A “cannibal” solar ejection heading straight for Earth could bring northern lights as far south as Illinois and trigger power voltage issues

The sun could be sending a storm to Earth over the next few days. According to the National Oceanic and Atmospheric Administration (NOAA), our fiery star spit out a series of bursts on Sunday that are now headed in the direction of our planet and could trigger a strong geomagnetic storm.

One of those bursts, called a coronal mass ejection, or CME, is expected to collide and consume another, creating what’s called a cannibal CME event. According to The Weather Channel, these events can spark strong geomagnetic storms – and in this case, it’s headed in our direction.

NASA image of the sun, showing a solar flare and coronal mass ejection
This 2004 image from NASA’s Solar and Heliospheric Observatory shows a solar flare, at right, erupting from giant sunspot 649, hurling a coronal mass ejection (CME) into space.

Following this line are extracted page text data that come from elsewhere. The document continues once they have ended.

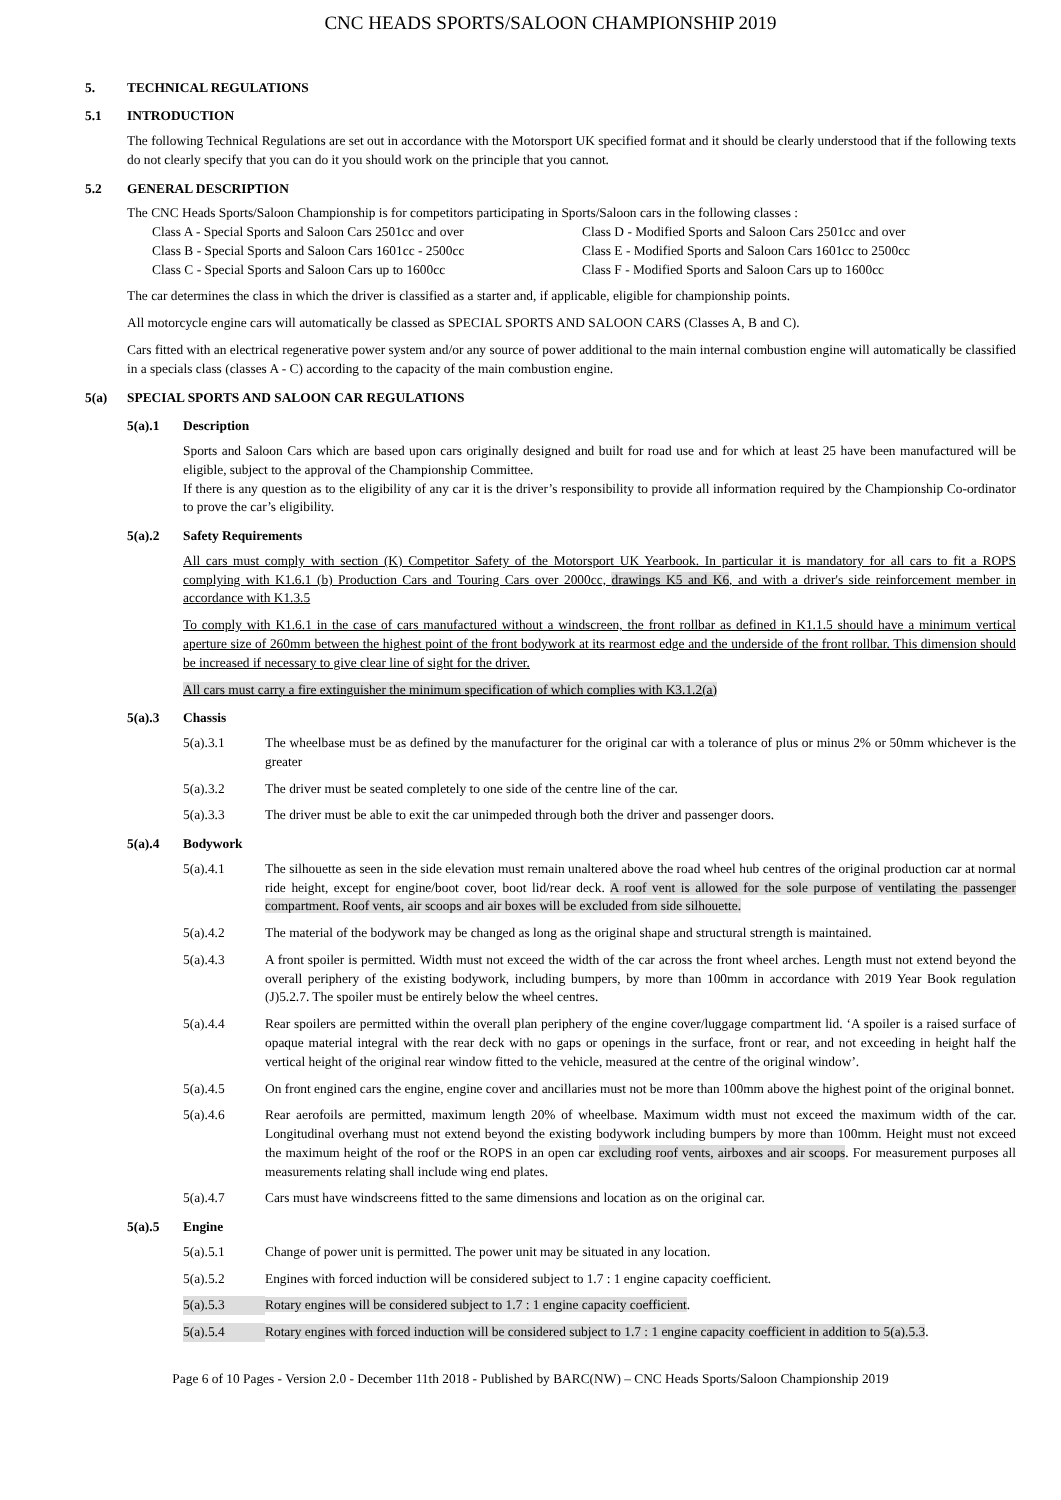CNC HEADS SPORTS/SALOON CHAMPIONSHIP 2019
5. TECHNICAL REGULATIONS
5.1 INTRODUCTION
The following Technical Regulations are set out in accordance with the Motorsport UK specified format and it should be clearly understood that if the following texts do not clearly specify that you can do it you should work on the principle that you cannot.
5.2 GENERAL DESCRIPTION
The CNC Heads Sports/Saloon Championship is for competitors participating in Sports/Saloon cars in the following classes :
Class A - Special Sports and Saloon Cars 2501cc and over
Class D - Modified Sports and Saloon Cars 2501cc and over
Class B - Special Sports and Saloon Cars 1601cc - 2500cc
Class E - Modified Sports and Saloon Cars 1601cc to 2500cc
Class C - Special Sports and Saloon Cars up to 1600cc
Class F - Modified Sports and Saloon Cars up to 1600cc
The car determines the class in which the driver is classified as a starter and, if applicable, eligible for championship points.
All motorcycle engine cars will automatically be classed as SPECIAL SPORTS AND SALOON CARS (Classes A, B and C).
Cars fitted with an electrical regenerative power system and/or any source of power additional to the main internal combustion engine will automatically be classified in a specials class (classes A - C) according to the capacity of the main combustion engine.
5(a) SPECIAL SPORTS AND SALOON CAR REGULATIONS
5(a).1 Description
Sports and Saloon Cars which are based upon cars originally designed and built for road use and for which at least 25 have been manufactured will be eligible, subject to the approval of the Championship Committee.
If there is any question as to the eligibility of any car it is the driver’s responsibility to provide all information required by the Championship Co-ordinator to prove the car’s eligibility.
5(a).2 Safety Requirements
All cars must comply with section (K) Competitor Safety of the Motorsport UK Yearbook. In particular it is mandatory for all cars to fit a ROPS complying with K1.6.1 (b) Production Cars and Touring Cars over 2000cc, drawings K5 and K6, and with a driver's side reinforcement member in accordance with K1.3.5
To comply with K1.6.1 in the case of cars manufactured without a windscreen, the front rollbar as defined in K1.1.5 should have a minimum vertical aperture size of 260mm between the highest point of the front bodywork at its rearmost edge and the underside of the front rollbar. This dimension should be increased if necessary to give clear line of sight for the driver.
All cars must carry a fire extinguisher the minimum specification of which complies with K3.1.2(a)
5(a).3 Chassis
5(a).3.1 The wheelbase must be as defined by the manufacturer for the original car with a tolerance of plus or minus 2% or 50mm whichever is the greater
5(a).3.2 The driver must be seated completely to one side of the centre line of the car.
5(a).3.3 The driver must be able to exit the car unimpeded through both the driver and passenger doors.
5(a).4 Bodywork
5(a).4.1 The silhouette as seen in the side elevation must remain unaltered above the road wheel hub centres of the original production car at normal ride height, except for engine/boot cover, boot lid/rear deck. A roof vent is allowed for the sole purpose of ventilating the passenger compartment. Roof vents, air scoops and air boxes will be excluded from side silhouette.
5(a).4.2 The material of the bodywork may be changed as long as the original shape and structural strength is maintained.
5(a).4.3 A front spoiler is permitted. Width must not exceed the width of the car across the front wheel arches. Length must not extend beyond the overall periphery of the existing bodywork, including bumpers, by more than 100mm in accordance with 2019 Year Book regulation (J)5.2.7. The spoiler must be entirely below the wheel centres.
5(a).4.4 Rear spoilers are permitted within the overall plan periphery of the engine cover/luggage compartment lid. ‘A spoiler is a raised surface of opaque material integral with the rear deck with no gaps or openings in the surface, front or rear, and not exceeding in height half the vertical height of the original rear window fitted to the vehicle, measured at the centre of the original window’.
5(a).4.5 On front engined cars the engine, engine cover and ancillaries must not be more than 100mm above the highest point of the original bonnet.
5(a).4.6 Rear aerofoils are permitted, maximum length 20% of wheelbase. Maximum width must not exceed the maximum width of the car. Longitudinal overhang must not extend beyond the existing bodywork including bumpers by more than 100mm. Height must not exceed the maximum height of the roof or the ROPS in an open car excluding roof vents, airboxes and air scoops. For measurement purposes all measurements relating shall include wing end plates.
5(a).4.7 Cars must have windscreens fitted to the same dimensions and location as on the original car.
5(a).5 Engine
5(a).5.1 Change of power unit is permitted. The power unit may be situated in any location.
5(a).5.2 Engines with forced induction will be considered subject to 1.7 : 1 engine capacity coefficient.
5(a).5.3 Rotary engines will be considered subject to 1.7 : 1 engine capacity coefficient.
5(a).5.4 Rotary engines with forced induction will be considered subject to 1.7 : 1 engine capacity coefficient in addition to 5(a).5.3.
Page 6 of 10 Pages - Version 2.0 - December 11th 2018 - Published by BARC(NW) – CNC Heads Sports/Saloon Championship 2019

NASA SOHO / AFP via Getty Images


NOAA expects that the CMEs will hit on Thursday, but before they do, the agency said that Earth will also be blasted on Wednesday with relatively fast solar winds, known as a recurrent coronal hole high speed stream. The solar winds alone could trigger a minor geomagnetic storm on Wednesday, but those conditions are expected to escalate to strong conditions, known as G3, once the solar bursts make their appearance.

NOAA said at least four of the CMEs have the potential to directly affect Earth.

Geomagnetic storms are ranked on a stairs of G1 to G5, with G5 being the most extreme. In such an instance, there would be widespread voltage control issues and some power grids could experience “complete collapse or blackouts,” according to NOAA.

A G3 storm, like the one anticipated, could require that some power voltage systems need to be corrected and it could also trigger some false alarms on power protection devices.

Such a storm could also create a beautiful side effect – visible northern lights outside of their usual realm.

NOAA said the northern lights, also known as the aurora borealis, may be seen as far south as Illinois and Oregon if the G3 hits. A short-term forecast for the lights can be found here.

Northern Lights over Minnesota skies
The aurora borealis could be seen on the northern horizon in the night sky over Wolf Lake in the Cloquet State Forest in Minnesota in the early morning hours of Sept. 28, 2019.